A simplified and speculative example
Re: your comment about measles in the Polynesian islands, we don't have scientific consensus about the relative importance of non-heritable and heritable factors for this particular case. Instead of getting into the nitty gritty details, I'll walk you through a hypothetical:
Imagine an isolated population with a lot of variability in germline genes that code for a special protein that helps their immune system mount a full response to viruses.
A very nasty, very contagious virus is introduced to this previously isolated population. The characteristics of the population help determine the outcome of their interaction with this new virus. Here are 3 important characteristics:
Because nobody has ever been exposed to this virus, nobody has neutralizing antibodies or the rapid immune response that happens the second time you're exposed to a pathogen.
Some versions of that special protein with all that variability don't do a good job of helping the immune system mount a response to this new virus.
Luckily though, some other versions of that special protein with all that variability do an especially good job of helping the immune system mount a response to this new virus.

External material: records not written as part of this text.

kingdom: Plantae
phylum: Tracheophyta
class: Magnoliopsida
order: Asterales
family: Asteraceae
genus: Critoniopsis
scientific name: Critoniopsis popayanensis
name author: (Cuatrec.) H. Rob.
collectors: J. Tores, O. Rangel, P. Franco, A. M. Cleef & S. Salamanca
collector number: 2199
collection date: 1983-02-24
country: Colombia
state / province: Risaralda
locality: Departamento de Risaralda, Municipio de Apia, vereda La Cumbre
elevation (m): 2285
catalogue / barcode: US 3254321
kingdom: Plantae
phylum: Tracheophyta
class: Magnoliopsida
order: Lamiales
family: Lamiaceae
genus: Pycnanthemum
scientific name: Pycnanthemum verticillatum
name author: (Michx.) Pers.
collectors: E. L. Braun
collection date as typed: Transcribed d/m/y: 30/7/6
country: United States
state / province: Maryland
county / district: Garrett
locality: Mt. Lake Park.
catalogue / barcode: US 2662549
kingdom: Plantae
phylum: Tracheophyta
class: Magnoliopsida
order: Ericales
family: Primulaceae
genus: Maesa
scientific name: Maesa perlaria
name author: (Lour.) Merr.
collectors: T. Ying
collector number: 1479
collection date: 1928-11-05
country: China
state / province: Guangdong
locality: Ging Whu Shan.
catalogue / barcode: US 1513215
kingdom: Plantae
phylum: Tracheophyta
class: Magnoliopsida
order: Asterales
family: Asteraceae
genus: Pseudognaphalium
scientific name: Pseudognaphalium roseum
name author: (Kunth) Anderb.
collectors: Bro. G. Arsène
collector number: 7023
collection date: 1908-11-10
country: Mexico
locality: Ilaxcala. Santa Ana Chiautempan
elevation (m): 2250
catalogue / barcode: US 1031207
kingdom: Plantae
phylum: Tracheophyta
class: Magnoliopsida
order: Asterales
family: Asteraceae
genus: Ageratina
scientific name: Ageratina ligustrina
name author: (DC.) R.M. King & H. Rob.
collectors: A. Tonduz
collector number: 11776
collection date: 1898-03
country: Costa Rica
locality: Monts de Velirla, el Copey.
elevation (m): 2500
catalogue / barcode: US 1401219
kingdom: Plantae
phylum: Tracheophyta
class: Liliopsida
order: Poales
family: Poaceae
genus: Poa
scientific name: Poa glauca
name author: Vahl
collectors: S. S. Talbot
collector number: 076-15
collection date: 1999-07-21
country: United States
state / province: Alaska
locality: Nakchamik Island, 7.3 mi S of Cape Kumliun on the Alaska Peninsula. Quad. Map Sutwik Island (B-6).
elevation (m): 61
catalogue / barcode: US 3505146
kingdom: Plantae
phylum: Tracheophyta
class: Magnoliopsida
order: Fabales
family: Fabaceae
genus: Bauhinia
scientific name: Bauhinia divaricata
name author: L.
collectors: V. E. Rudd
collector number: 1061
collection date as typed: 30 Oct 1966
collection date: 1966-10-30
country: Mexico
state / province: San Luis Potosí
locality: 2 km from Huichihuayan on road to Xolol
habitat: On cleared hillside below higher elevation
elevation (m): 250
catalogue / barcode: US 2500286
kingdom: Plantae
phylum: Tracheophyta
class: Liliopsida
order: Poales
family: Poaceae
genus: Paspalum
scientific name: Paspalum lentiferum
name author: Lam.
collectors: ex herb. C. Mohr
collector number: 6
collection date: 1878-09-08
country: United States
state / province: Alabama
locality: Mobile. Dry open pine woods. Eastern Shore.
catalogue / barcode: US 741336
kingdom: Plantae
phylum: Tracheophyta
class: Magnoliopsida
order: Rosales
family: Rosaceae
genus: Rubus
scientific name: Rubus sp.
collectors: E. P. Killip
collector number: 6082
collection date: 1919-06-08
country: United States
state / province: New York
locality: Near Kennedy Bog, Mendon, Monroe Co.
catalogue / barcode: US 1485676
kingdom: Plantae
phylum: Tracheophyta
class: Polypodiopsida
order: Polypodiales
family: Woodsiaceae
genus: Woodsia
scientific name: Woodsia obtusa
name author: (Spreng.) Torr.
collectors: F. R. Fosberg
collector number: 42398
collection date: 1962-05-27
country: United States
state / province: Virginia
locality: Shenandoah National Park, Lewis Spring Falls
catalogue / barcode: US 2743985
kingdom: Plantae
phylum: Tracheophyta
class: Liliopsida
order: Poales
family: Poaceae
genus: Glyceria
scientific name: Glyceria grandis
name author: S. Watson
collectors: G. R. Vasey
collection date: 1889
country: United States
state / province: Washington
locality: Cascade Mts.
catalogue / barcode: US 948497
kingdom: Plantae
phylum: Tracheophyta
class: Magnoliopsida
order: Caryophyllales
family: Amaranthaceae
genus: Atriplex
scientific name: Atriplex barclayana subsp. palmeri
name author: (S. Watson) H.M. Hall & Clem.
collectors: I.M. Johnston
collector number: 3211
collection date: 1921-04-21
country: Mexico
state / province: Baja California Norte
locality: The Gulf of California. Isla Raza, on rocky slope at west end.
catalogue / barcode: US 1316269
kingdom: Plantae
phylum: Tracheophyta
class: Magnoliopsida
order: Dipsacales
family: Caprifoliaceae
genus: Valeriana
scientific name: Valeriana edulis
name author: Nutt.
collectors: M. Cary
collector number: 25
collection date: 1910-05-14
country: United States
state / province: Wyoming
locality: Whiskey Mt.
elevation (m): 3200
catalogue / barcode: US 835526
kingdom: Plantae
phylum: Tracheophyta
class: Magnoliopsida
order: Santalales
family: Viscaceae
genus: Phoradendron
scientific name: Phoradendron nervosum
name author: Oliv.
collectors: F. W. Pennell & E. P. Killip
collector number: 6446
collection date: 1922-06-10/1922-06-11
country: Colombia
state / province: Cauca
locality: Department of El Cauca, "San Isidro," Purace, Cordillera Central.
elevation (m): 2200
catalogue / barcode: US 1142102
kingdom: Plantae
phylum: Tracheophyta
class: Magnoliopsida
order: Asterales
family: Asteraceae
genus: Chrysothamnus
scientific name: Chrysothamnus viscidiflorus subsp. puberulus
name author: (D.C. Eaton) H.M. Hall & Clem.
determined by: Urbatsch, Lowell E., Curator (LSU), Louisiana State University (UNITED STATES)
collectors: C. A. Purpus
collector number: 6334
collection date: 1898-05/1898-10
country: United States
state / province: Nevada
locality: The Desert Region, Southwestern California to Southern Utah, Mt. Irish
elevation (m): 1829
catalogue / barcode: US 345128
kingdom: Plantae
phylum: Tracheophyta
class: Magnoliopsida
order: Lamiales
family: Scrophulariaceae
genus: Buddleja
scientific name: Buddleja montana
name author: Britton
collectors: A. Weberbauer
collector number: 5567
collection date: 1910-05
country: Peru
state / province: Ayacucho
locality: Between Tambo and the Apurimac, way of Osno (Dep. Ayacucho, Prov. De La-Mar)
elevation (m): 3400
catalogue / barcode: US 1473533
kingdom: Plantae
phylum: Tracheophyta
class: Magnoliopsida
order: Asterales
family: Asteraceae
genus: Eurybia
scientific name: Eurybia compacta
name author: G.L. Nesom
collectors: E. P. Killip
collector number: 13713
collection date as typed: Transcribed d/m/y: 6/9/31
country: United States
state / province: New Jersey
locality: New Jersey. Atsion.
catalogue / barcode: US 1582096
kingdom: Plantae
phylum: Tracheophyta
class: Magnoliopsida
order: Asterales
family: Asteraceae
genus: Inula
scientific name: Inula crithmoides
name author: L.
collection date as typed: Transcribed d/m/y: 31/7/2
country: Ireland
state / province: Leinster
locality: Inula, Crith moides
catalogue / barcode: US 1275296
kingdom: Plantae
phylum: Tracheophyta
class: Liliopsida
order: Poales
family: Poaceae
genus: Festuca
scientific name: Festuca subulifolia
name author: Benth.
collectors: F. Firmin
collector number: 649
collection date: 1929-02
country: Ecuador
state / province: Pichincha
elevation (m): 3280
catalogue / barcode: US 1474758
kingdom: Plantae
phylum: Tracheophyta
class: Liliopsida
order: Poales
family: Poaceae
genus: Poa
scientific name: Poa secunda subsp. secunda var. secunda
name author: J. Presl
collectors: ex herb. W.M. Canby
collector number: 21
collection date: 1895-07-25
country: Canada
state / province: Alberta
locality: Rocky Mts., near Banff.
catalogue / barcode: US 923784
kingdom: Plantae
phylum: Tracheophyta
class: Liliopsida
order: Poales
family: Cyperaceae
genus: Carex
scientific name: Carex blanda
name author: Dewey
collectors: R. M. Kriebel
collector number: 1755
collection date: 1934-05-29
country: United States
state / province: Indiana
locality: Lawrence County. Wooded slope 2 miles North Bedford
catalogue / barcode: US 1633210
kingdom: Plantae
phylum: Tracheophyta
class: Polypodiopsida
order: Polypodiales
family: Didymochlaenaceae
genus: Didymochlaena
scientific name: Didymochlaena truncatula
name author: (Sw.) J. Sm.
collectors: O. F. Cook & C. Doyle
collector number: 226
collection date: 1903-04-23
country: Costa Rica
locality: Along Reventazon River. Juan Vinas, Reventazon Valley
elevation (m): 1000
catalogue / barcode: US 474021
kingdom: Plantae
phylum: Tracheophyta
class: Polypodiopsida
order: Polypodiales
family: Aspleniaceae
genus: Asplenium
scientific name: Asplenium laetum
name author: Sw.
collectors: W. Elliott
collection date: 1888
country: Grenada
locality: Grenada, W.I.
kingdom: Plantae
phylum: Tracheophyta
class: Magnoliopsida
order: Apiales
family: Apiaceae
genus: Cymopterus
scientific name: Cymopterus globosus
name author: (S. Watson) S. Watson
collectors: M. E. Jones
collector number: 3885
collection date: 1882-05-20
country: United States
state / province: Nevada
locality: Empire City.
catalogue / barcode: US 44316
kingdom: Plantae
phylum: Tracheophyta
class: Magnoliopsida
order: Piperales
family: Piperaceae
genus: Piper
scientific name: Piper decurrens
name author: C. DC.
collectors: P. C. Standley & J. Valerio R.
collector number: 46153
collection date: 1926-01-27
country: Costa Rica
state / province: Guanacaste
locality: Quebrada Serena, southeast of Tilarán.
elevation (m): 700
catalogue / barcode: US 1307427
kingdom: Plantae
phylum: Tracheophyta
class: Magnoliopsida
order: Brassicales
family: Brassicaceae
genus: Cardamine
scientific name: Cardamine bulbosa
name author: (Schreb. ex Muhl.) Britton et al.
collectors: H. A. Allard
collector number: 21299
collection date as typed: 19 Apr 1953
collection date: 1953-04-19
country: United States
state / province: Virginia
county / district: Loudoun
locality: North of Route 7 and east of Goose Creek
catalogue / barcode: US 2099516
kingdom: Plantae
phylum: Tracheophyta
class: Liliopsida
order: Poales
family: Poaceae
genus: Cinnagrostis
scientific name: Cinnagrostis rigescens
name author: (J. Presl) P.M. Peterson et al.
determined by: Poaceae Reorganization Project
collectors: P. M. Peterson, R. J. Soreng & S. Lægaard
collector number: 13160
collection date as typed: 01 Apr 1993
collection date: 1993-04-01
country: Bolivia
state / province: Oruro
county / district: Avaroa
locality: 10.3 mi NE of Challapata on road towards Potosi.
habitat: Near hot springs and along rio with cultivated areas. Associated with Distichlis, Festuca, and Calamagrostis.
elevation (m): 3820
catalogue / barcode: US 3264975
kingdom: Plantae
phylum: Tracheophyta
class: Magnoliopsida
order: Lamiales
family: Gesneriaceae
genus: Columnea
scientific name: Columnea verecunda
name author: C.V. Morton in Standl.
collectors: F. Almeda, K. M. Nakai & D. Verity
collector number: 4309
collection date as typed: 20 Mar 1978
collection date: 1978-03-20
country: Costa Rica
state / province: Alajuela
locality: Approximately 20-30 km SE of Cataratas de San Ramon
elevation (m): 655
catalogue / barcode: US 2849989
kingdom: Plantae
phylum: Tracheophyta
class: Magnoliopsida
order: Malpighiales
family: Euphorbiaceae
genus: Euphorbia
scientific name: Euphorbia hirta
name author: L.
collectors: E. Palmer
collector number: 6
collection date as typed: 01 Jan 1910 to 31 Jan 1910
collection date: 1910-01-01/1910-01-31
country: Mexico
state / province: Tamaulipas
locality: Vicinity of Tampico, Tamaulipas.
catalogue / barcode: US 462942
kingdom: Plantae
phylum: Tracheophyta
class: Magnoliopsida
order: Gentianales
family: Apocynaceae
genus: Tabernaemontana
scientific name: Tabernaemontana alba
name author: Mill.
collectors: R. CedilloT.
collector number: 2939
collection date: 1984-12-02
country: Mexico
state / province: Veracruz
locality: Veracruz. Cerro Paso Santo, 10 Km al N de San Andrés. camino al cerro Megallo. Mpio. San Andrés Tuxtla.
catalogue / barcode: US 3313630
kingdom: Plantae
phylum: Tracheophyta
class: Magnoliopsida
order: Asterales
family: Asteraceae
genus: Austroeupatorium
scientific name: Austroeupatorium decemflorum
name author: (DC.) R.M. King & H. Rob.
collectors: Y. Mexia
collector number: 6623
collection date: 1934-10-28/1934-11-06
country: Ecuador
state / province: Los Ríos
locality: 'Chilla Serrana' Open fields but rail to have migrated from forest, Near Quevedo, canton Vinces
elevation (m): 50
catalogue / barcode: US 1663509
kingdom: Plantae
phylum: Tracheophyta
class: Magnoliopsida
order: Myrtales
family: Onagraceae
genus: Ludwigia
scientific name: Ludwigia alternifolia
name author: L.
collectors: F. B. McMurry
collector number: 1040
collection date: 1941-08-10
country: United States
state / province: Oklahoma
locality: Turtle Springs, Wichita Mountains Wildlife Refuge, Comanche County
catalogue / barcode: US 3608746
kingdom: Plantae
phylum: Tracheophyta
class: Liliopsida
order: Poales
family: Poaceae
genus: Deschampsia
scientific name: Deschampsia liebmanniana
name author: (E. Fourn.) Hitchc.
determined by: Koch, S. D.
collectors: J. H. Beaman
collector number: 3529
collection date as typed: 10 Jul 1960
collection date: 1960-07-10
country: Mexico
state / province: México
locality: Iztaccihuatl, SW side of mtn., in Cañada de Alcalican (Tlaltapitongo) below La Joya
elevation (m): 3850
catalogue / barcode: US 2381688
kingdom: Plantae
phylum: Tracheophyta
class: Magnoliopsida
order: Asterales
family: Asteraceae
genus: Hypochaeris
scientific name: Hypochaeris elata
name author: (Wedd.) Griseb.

Because of (1) the disease spreads broadly throughout the population. Because of (2), a specific group of people get especially sick, die, and (because they are dead) don't reproduce, and don't pass on their version of the gene that codes for special protein. Because of (3) a specific group of people do very well, are only sick for a little while, and do an especially good job at generating long lived immunity, and (because they are alive and well) reproduce a lot, and pass on their version of the gene that codes for that special protein.
The epidemic is eventually controlled. Years go by, and the virus starts circulating again.
Now the characteristics of the population are quite different, so the dynamics of the host-pathogen interaction will be different.
Many of the people that were alive during the first epidemic now have neutralizing antibodies and a memory response, so this second epidemic will not spread as quickly or as broadly. This is a non-heritable factor. Previous exposure to the virus has changed the repertoire of cells and molecules in people's blood.
Among the younger generation, more of them have the helpful version of the special protein that helps the immune system generate a response, so not as many of them will die. This is a heritable factor. Previous exposure of the population to the virus has exerted selective pressure, changing the frequency of the helpful and unhelpful alleles in the population.